Изменить размер шрифта - +
Всхлипнула. «Мировая тоска» временно покинула её взгляд.

— Клёвая рубашка, — сказала девчонка. — Настоящая?

— Из самых натуральных материалов, — заявил я. — Качество проверено электроникой.

Подпёр руками бока.

— Ну? — сказал я. — Чего рыдаешь-то? Серьёзное что-то случилось?

Мелькнула мысль о Зоином отце. Но я отмёл её: стряслось бы что-то с Юрием Фёдоровичем, его жене сейчас было бы не до гаданий. Зоя на больную не походила (если только не страдала от нервного расстройства). Подумал: а не влюбилась ли она? Сходу не вспомнил, с какого возраста девицы морочили головы любовными страданиями — себе и окружающим.

Зоя кивнула.

— Случилось, — ответила она.

«Тоска» вернулась в её взгляд; снова открылись краники слёз. Девчонка сместила прицел глаз с адидасовского логотипа на моё лицо. Задумалась: будто прикидывала, достоин ли я чести узнать её тайну. В моих «достоинствах» она явно усомнилась. Но «тайна» рвалась наружу — никого более «достойного», чем я, рядом с Каховской сейчас не было.

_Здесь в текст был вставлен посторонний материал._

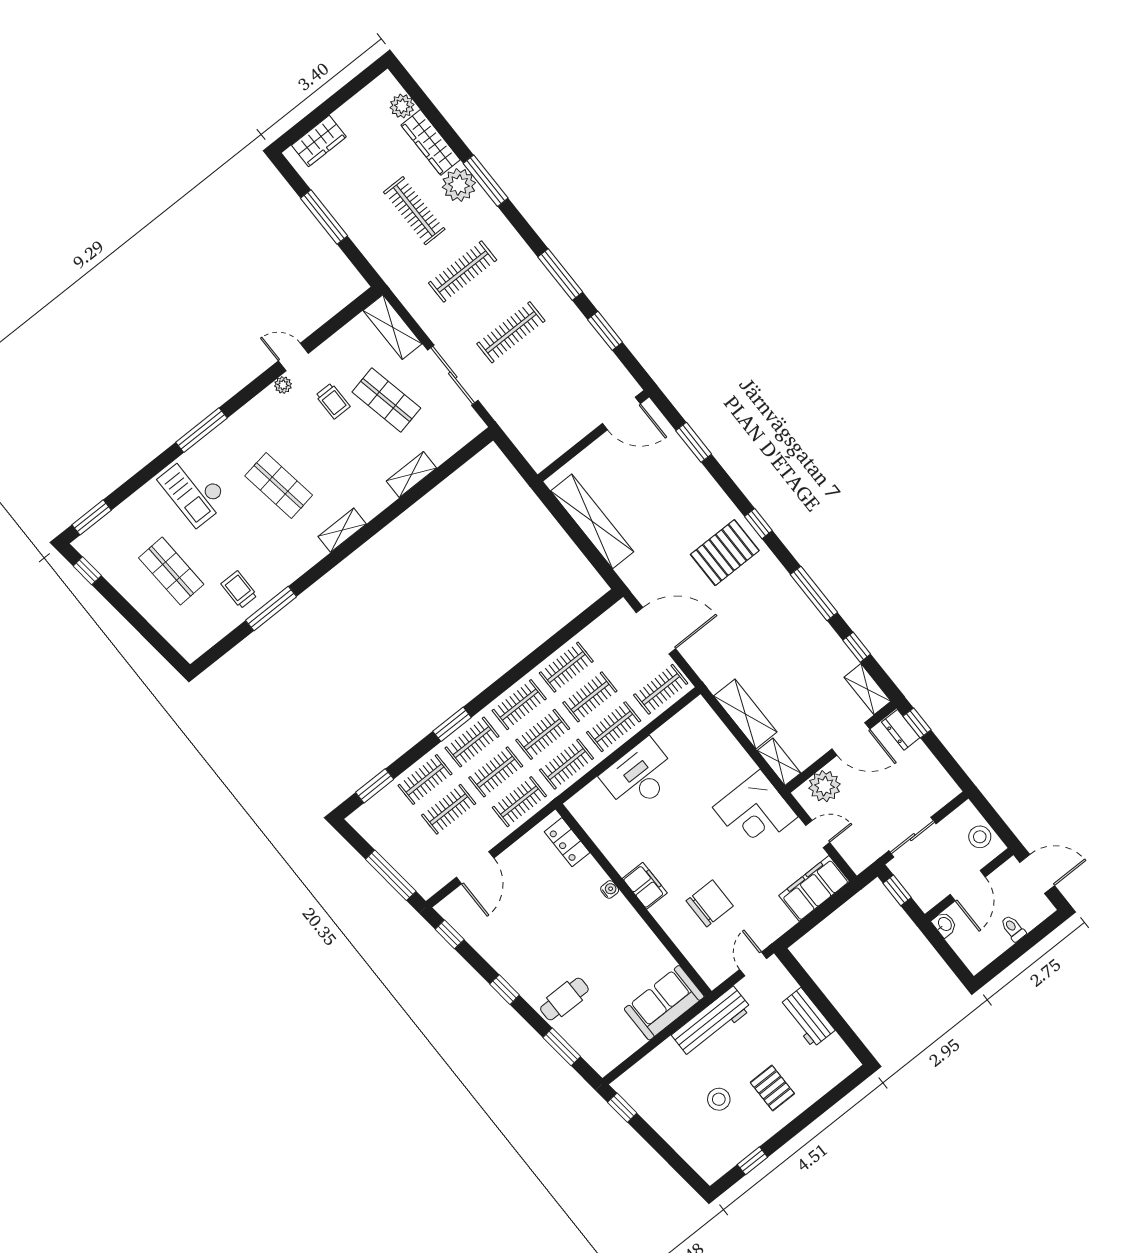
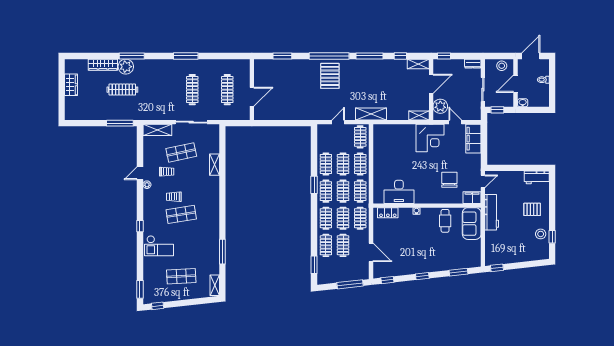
plant: (402, 106) -> (82, 65), removed
wardrobe: (319, 141) -> (71, 85), moved
window: (324, 217) -> (120, 123), moved
clothes rail: (463, 271) -> (227, 90), moved
window: (605, 331) -> (218, 56), removed
door: (621, 414) -> (252, 97), moved
window: (201, 430) -> (140, 226), width x0.46
shelving: (592, 521) -> (282, 114), removed
window: (758, 524) -> (329, 56), width x3.17
shelving: (342, 530) -> (215, 285), moved
trolley: (239, 590) -> (174, 197), moved
door: (656, 631) -> (338, 122), width x0.53
shelving: (745, 714) -> (371, 114), moved
window: (452, 724) -> (314, 185), moved
dresser: (901, 730) -> (473, 64), moved
desk: (639, 776) -> (399, 192), moved, turned -90
door: (818, 834) -> (455, 122), hinge flipped
filing cabinet: (645, 886) -> (472, 198), moved
door: (968, 886) -> (516, 84), swing flipped
door: (753, 964) -> (483, 181), swing flipped
cafe table: (564, 999) -> (445, 221), moved
workbench: (807, 1018) -> (537, 177), moved
stool: (719, 1099) -> (541, 234), moved

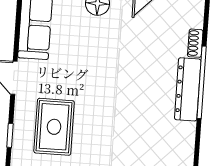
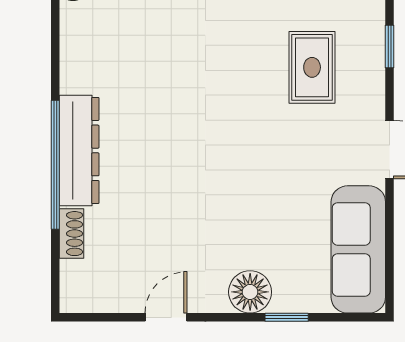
rug: (54, 127) -> (312, 67), width x0.73, depth x0.70

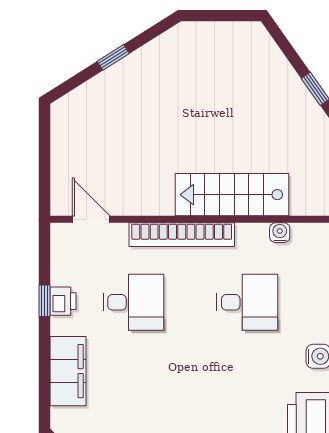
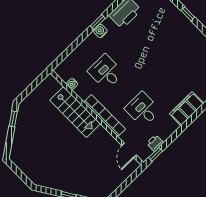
window: (44, 301) -> (156, 154), moved
printer: (63, 301) -> (155, 143), moved

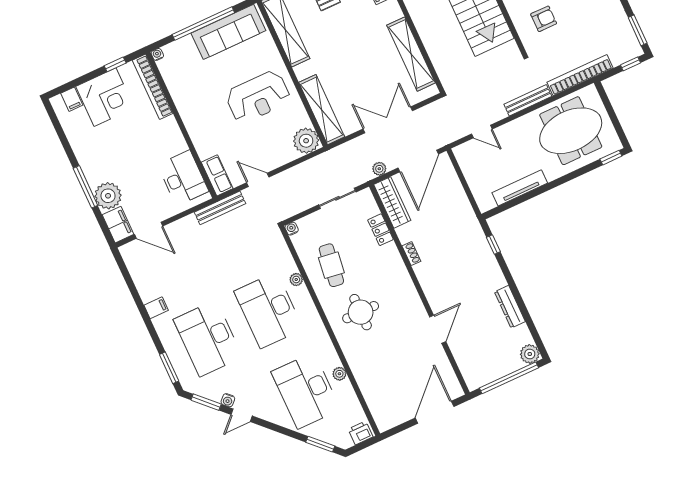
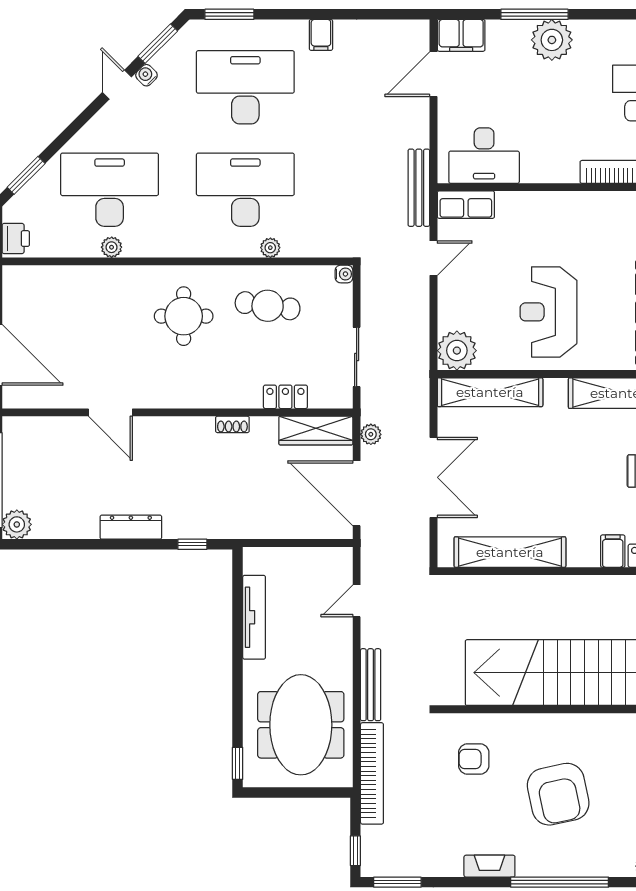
armchair: (544, 19) -> (474, 759), turned 90
plant: (108, 196) -> (552, 40), moved
dresser: (510, 307) -> (131, 527), moved

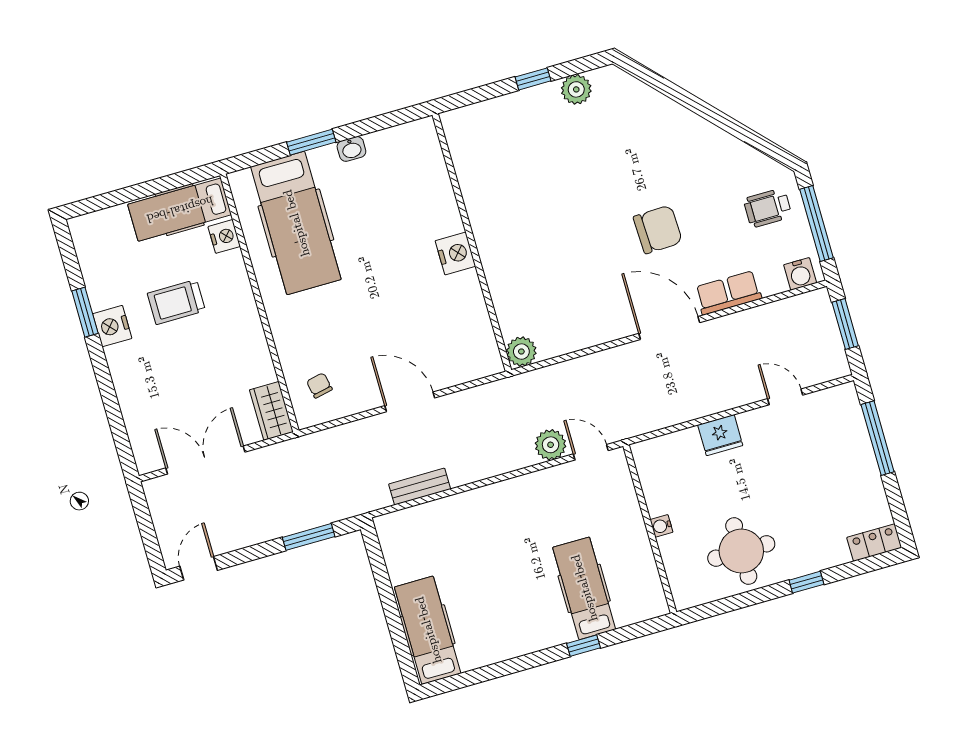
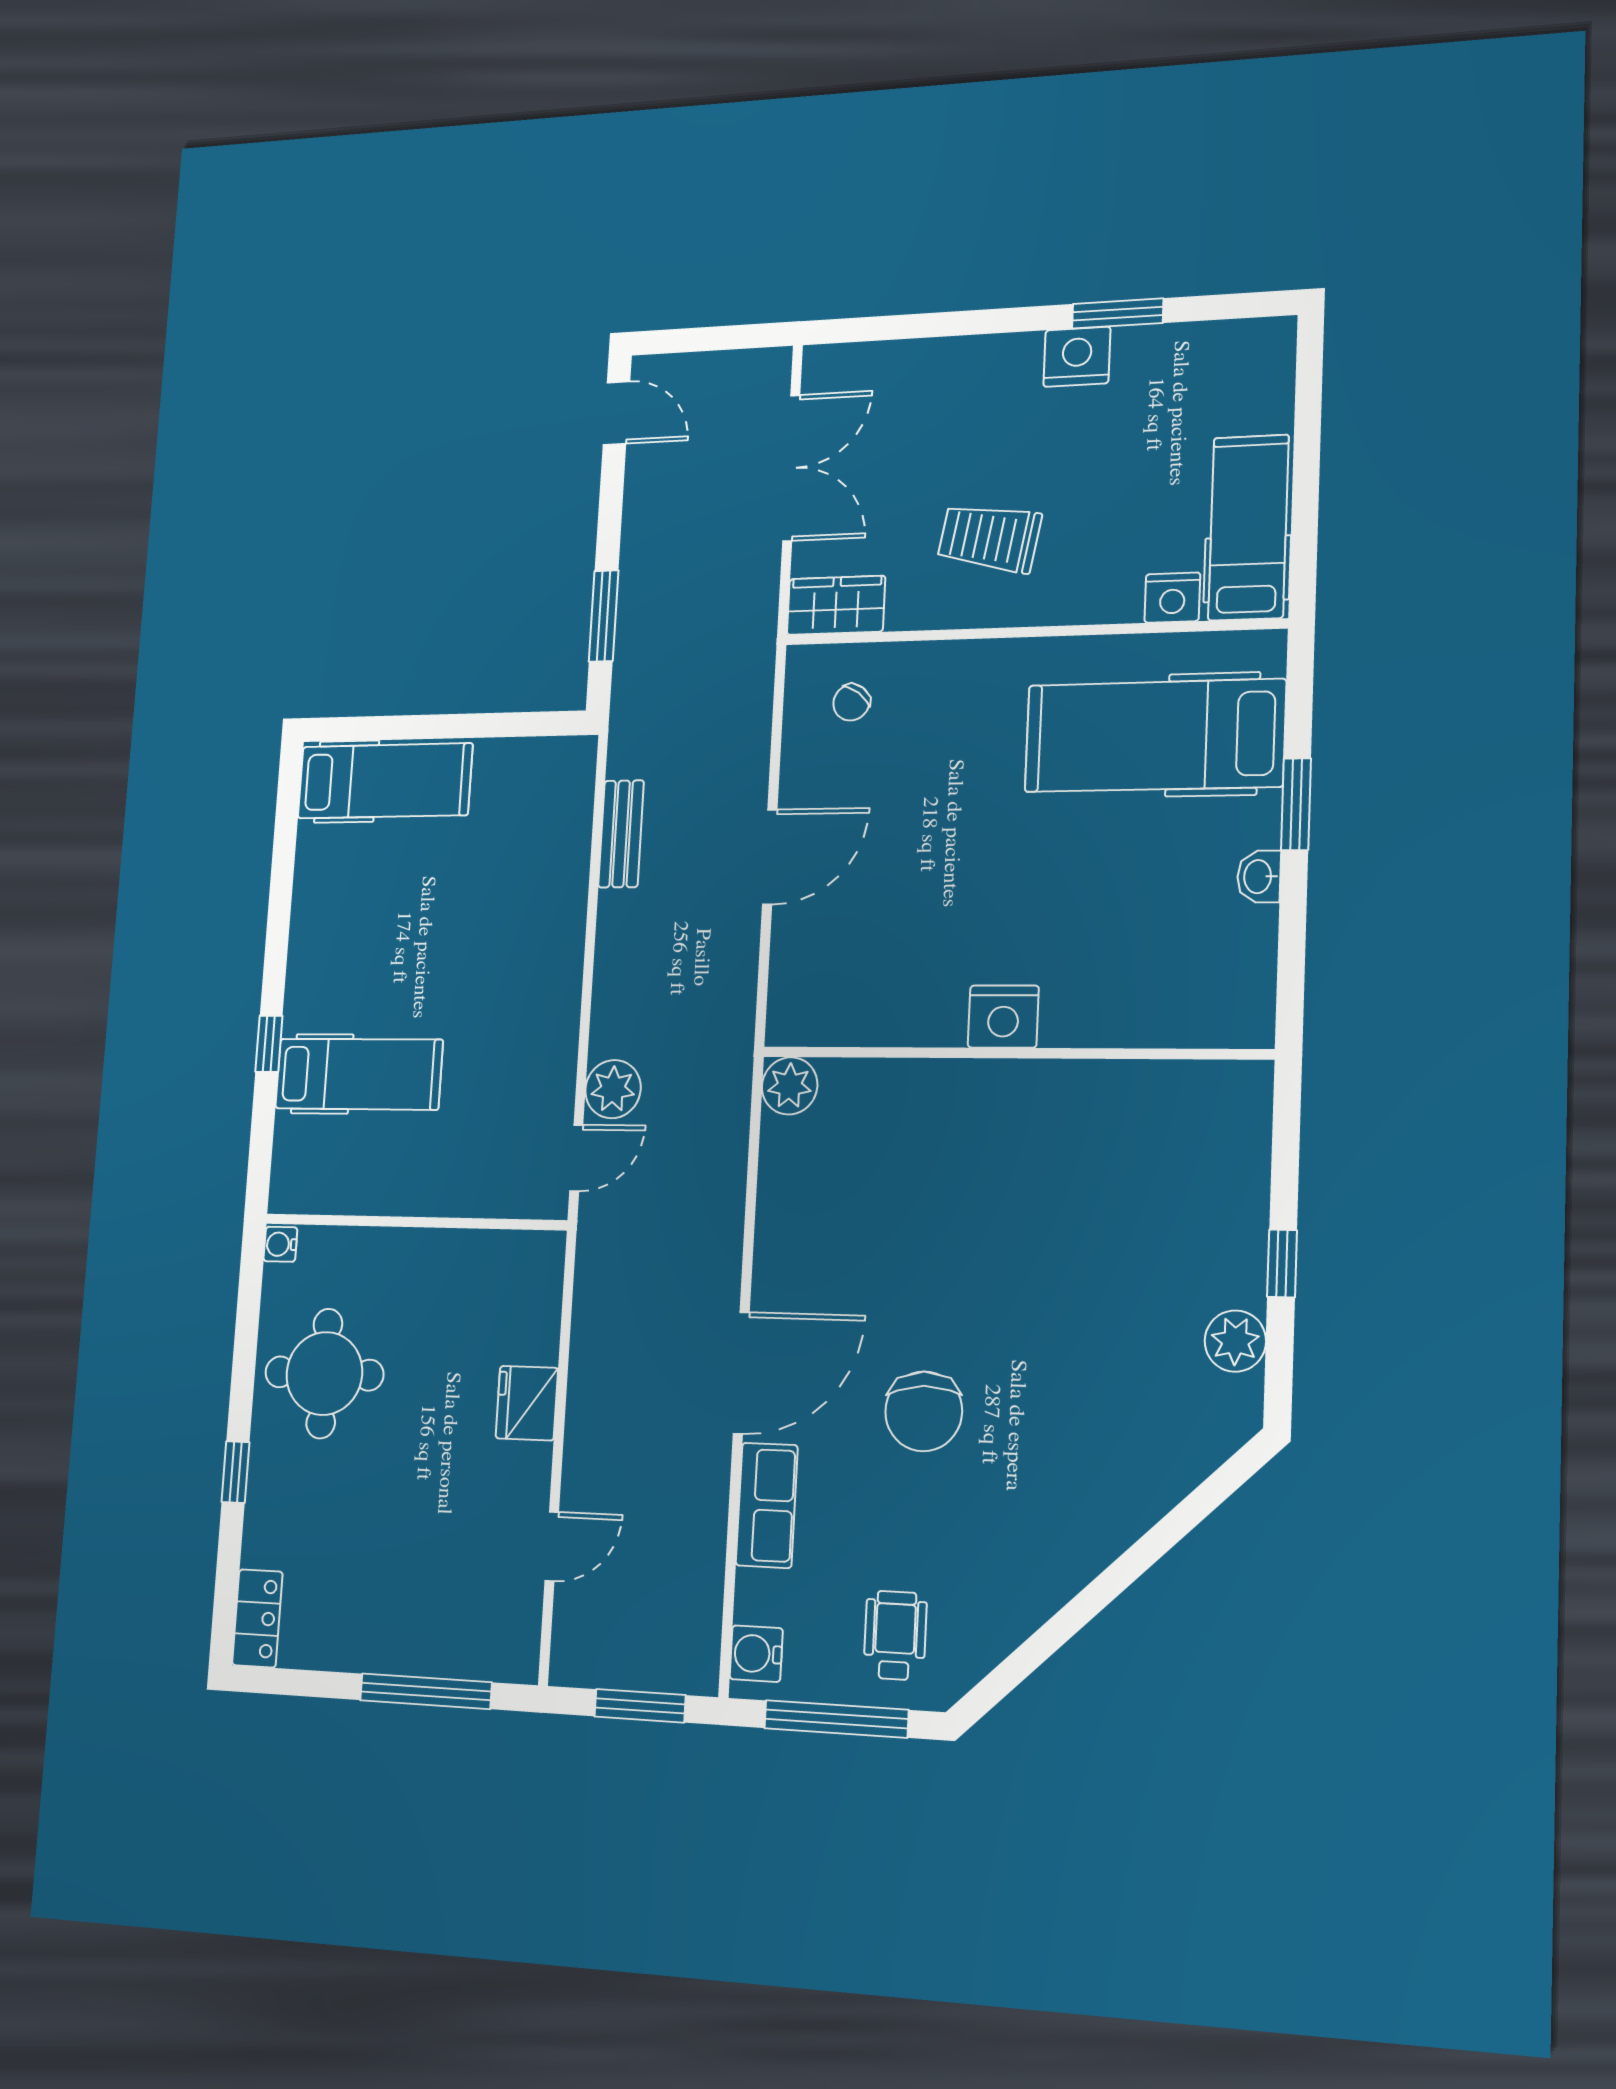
trolley: (176, 302) -> (989, 538), moved, turned -80
chair: (319, 385) -> (851, 702), turned 139
water cooler: (661, 526) -> (280, 1244), moved, turned -90

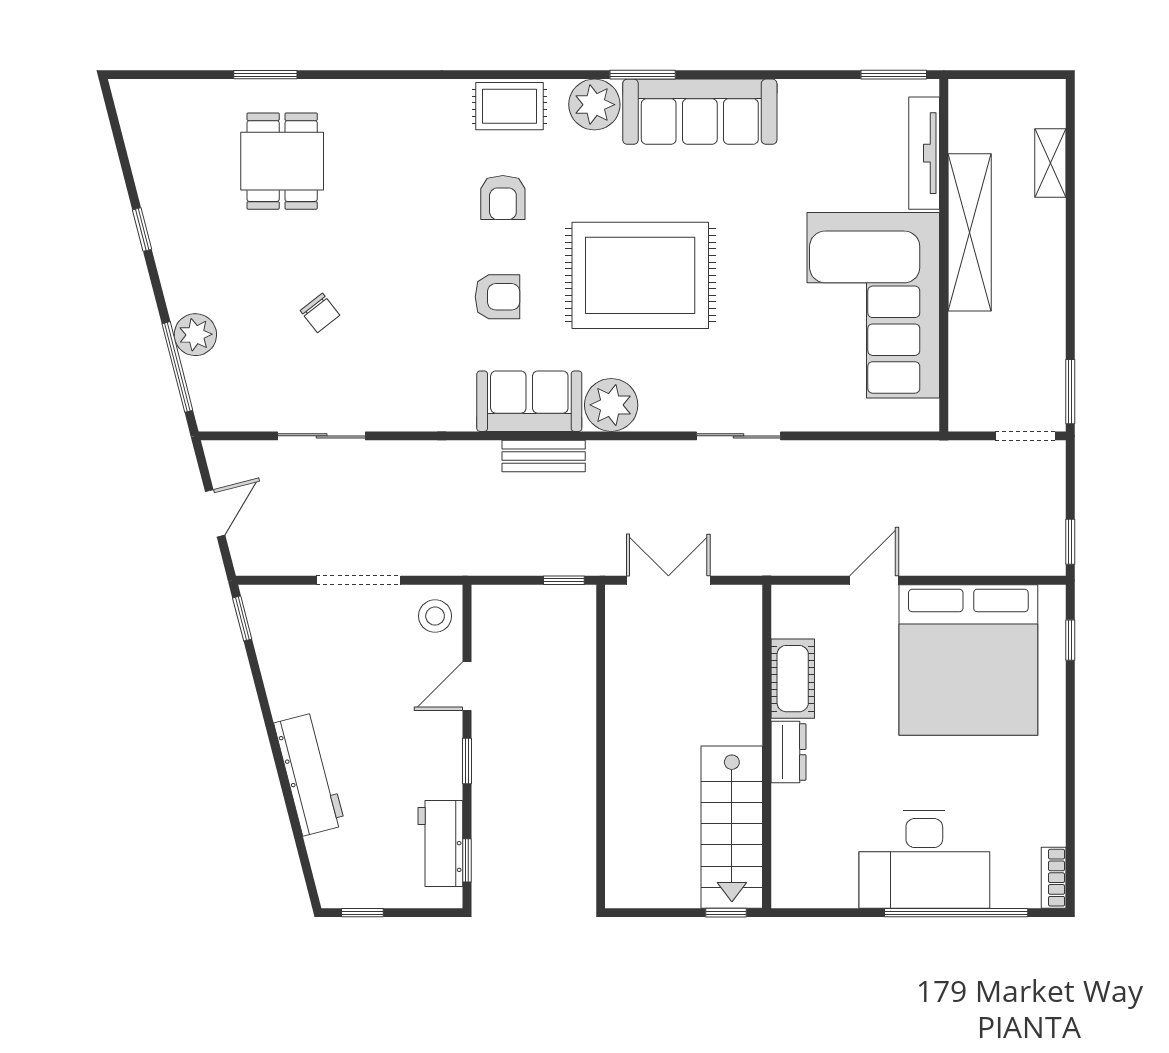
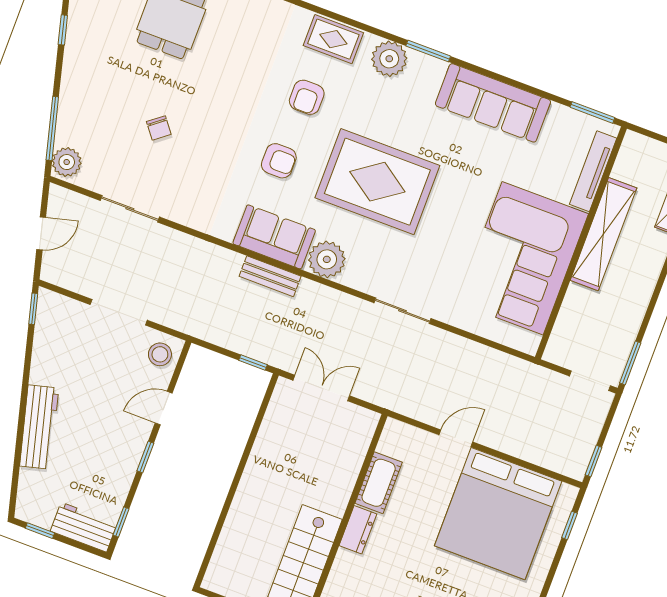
sofa: (700, 112) -> (493, 103), moved
plant: (195, 335) -> (67, 162), moved
workbench: (440, 844) -> (84, 527), moved, turned 90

Зоя встала с кровати, одёрнула подол; судорожно всхлипнула.

— Вот, — сказала она. — Смотри, какое платье мне купили.

Зоя взмахнула ресницами и вновь превратила глаза в щелочки. Скривила губы и тихо заскулила (ну точно, как потерявший маму щенок). Слёзы из глаз Каховской текли крупные — словно бисер. Плечи девчонки подпрыгивали. Родинка на лице девочки опять намокла. Зоя вздохнула-всхлипнула. Мазнула платком по лицу: смела со щёк влагу.

— Видишь? — спросила она.

Девчонка дышала часто, словно ей не хватало кислорода. Собранные в «хвост» на затылке волосы вздрагивали, покачивались (будто сметали с плеч и спины пылинки). Лившийся из окна свет огибал Каховскую, бросал на Зоино лицо тень, окутывал Зоину голову золотистой дымкой. А ещё он заставлял блестеть капли влаги, вновь застывшие на щеках и подбородке девочки.

Я пристально разглядывал наряд Мишиной одноклассницы: плечи и воротник, рукава и манжеты. Видел перед собой абсолютно стандартное платье — часть девичьей школьной формы (какой я её и помнил). Анормальностей не заметил. «Нормальное платье», — вертелись на языке слова. Но я попридержал их, потому что поведение девчонки намекало: платье не «нормальное».

— Не вижу, — сказал я.

Помотал головой.

Спросил:

— Что с ним не так?

Зоя едва не захлебнулась от возмущения. Взмахнула руками.

В воздухе комнаты закружили освещённые яркими солнечными лучами пылинки.

— Ты… ты… издеваешься?! — воскликнула Каховская. — Посмотри сюда!

Ребром ладони она чиркнула себя по ногам — по самому краю подола.

Я проследил за её жестом, скользнул взглядом по тонким загорелым девичьим ногам, добрался до пальцев с крохотными ноготками — вернулся обратно к подолу. В задумчивости почесал кончик носа (тыльной стороной ладони, как это делал мой отец). Почувствовал себя студентом, что явился на экзамен с похмелья и неподготовленным.

— Теперь, видишь?! — спросила Зоя.

Я дёрнул головой.

— Ах, вот ты о чём…

Я выдавил из себя ничего не значащую фразу и тут же замолчал. Потому что так и не сообразил, на какой именно недочёт платья намекала девчонка. В упор не замечал на платье ничего, что могло послужить причиной для девичьих рыданий. Я смотрел на место, где тонкие девичьи ноги прятались под тканью — пытался найти ответ на заданную мне Зоей задачку.

— Ну, наконец-то, Иванов! Сообразил!

Каховская всплеснула руками.

— А мама не поняла, — заявила Зоя. — Или не хочет понимать.